Navigating the Probate Process

An estate planner will be familiar with the probate laws in your area and will help map out a plan to protect your assets in the event of your death. In the case of your home, that’s a big deal. In California, for example, any asset worth more than $166,250 won’t automatically pass to your next of kin, and will instead end up in probate court. It’s important to note that the law deals with the value of your assets – not the equity you have in them.

That means if you’ve purchased a million-dollar home, and have $800,000 outstanding on your mortgage, the probate court will still value the home at a million dollars. It doesn’t matter that you only have $200,000 in equity in the home. And that’s what makes California estate planning so critical. A proper estate plan will make sure that your family doesn’t end up in a protracted fight in probate court over your biggest asset.

How an Estate Planner Can Help

There are a few ways that an estate planner might help you. They may advise you to take out an insurance policy worth enough to pay off the mortgage on your home. That way, your family won’t get stuck with payments they may not be able to afford. Then, they’ll advise you to place your home into what’s known as a revocable trust. That will allow you to name a beneficiary who will assume your mortgage almost immediately upon your death. Having one in place will speed up the probate process since there won’t be any questions about the rights to the home.

They’ll also know how to deal with the bank that holds the mortgage on your home. Many lenders try to prevent homeowners from placing their homes into trusts. This is because many mortgages have what’s known as a “due on sale” clause. And although you might not know it, they define any event that terminates your ownership of the home as a sale.

In other words, the death of the mortgage holder would trigger the clause, allowing the bank to demand full repayment of the loan immediately. This would mean that your family has to either come up with the necessary money in a hurry, or they’d need to sell the home under duress. And even if you have an insurance policy to cover the costs of the mortgage, it may not pay out fast enough to satisfy the bank.

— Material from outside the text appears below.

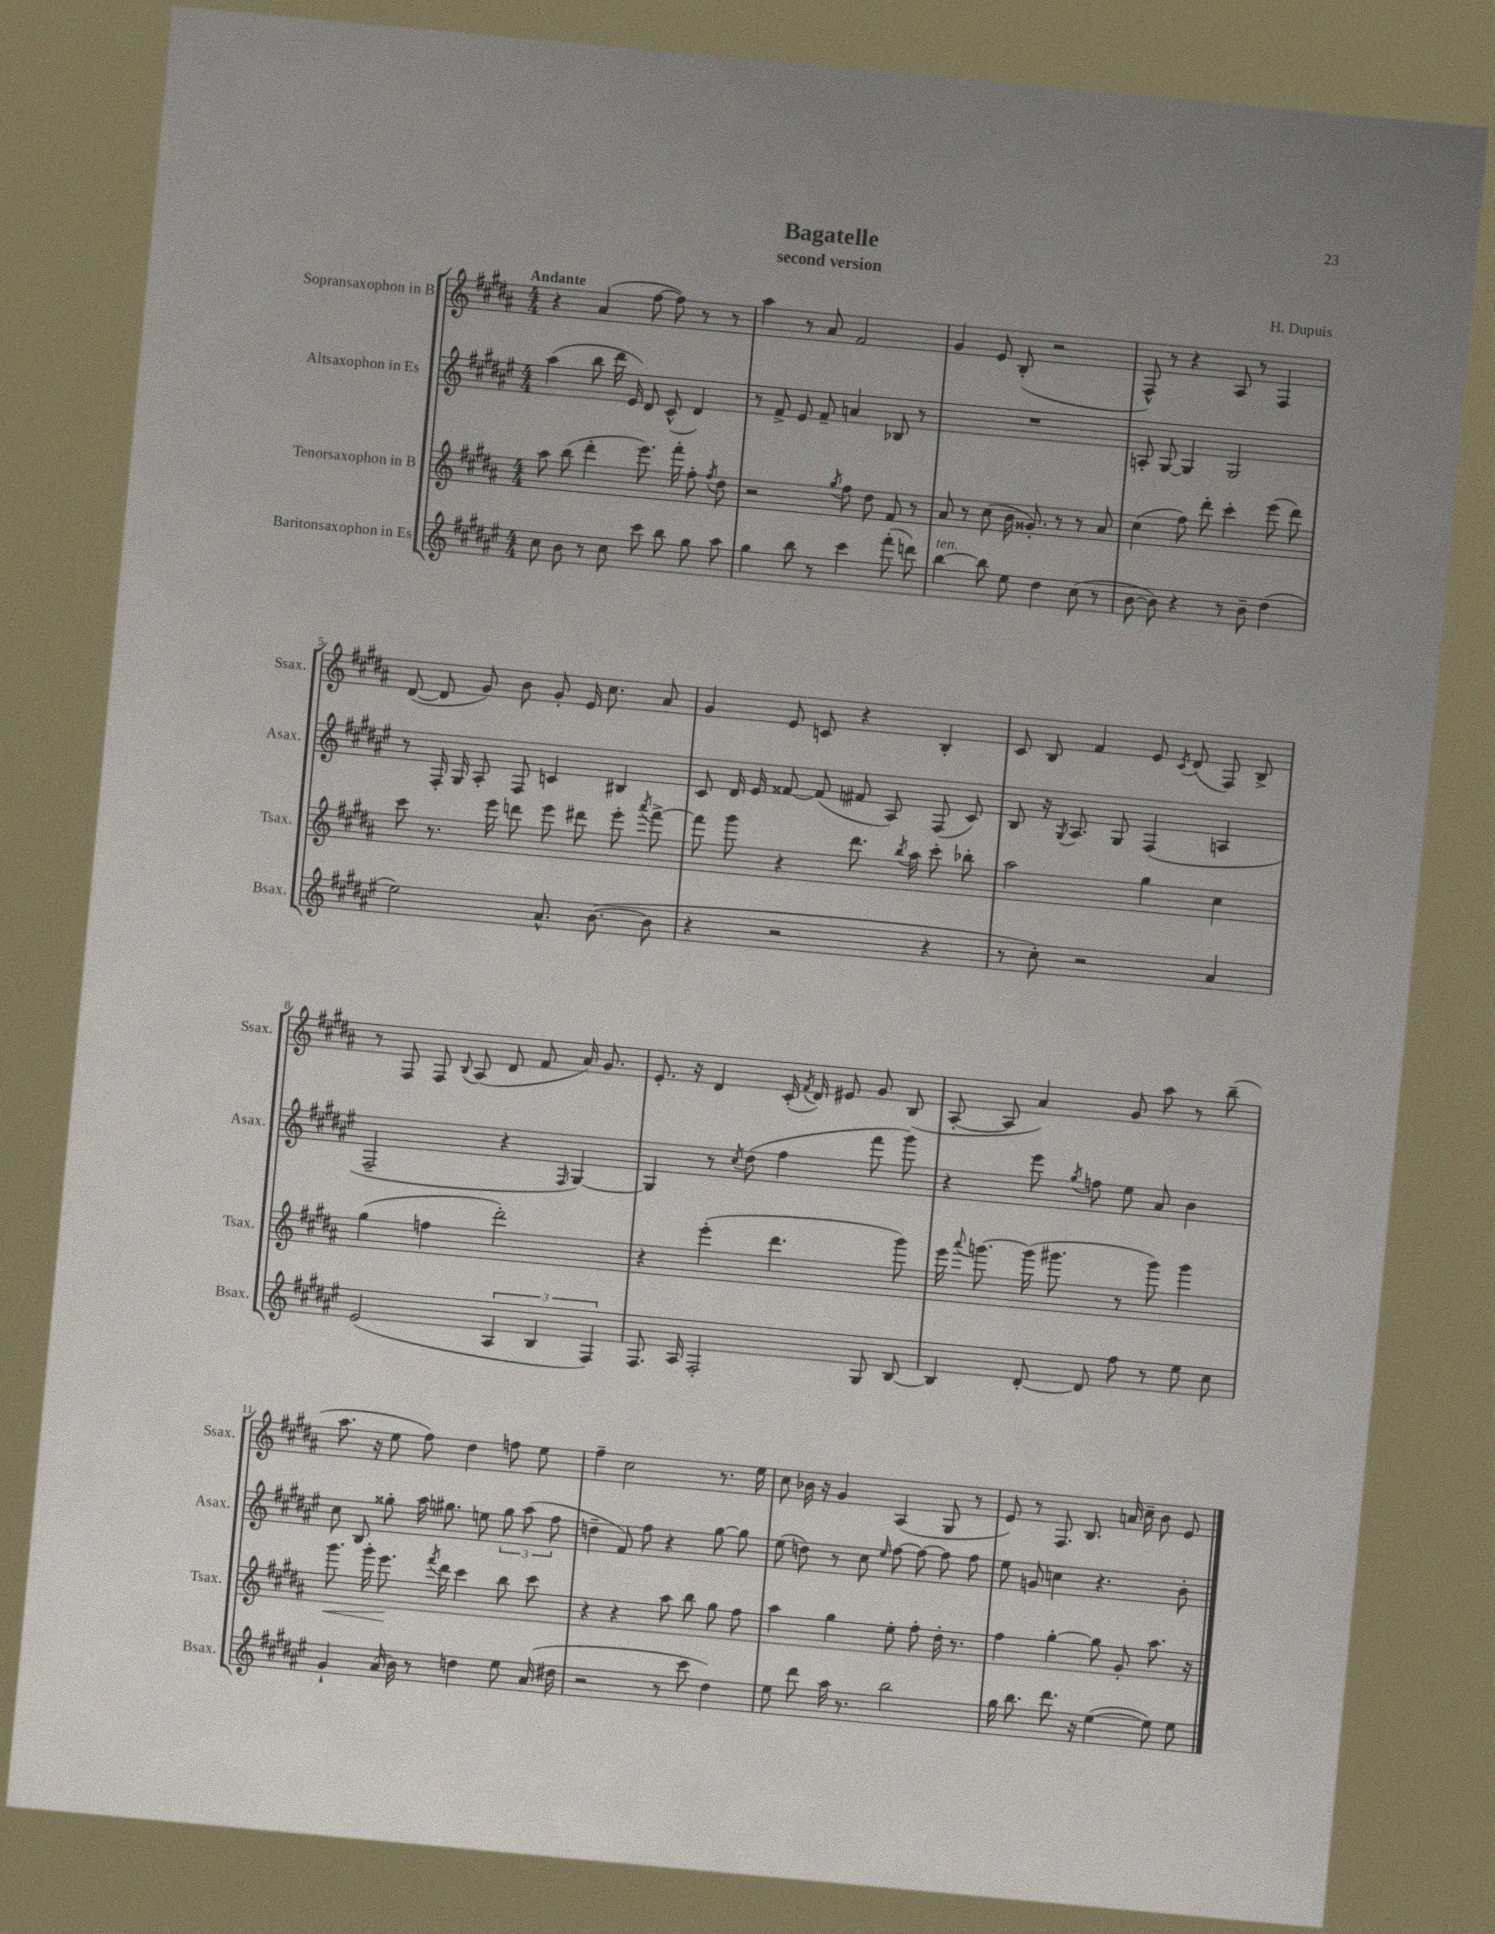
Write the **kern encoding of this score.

Plan Ahead to Avoid any Problems

The bottom line here is that buying your first home gives you plenty of reasons to contact an estate planner. It’s a necessary part of the process that you wouldn’t want to leave to chance. And having a proper plan in place will help give you peace of mind and the knowledge that the biggest investment of your life will end up safely in your family’s hands if something unexpected should happen. And in that way, you can protect your family’s slice of the American dream – no matter what the future brings.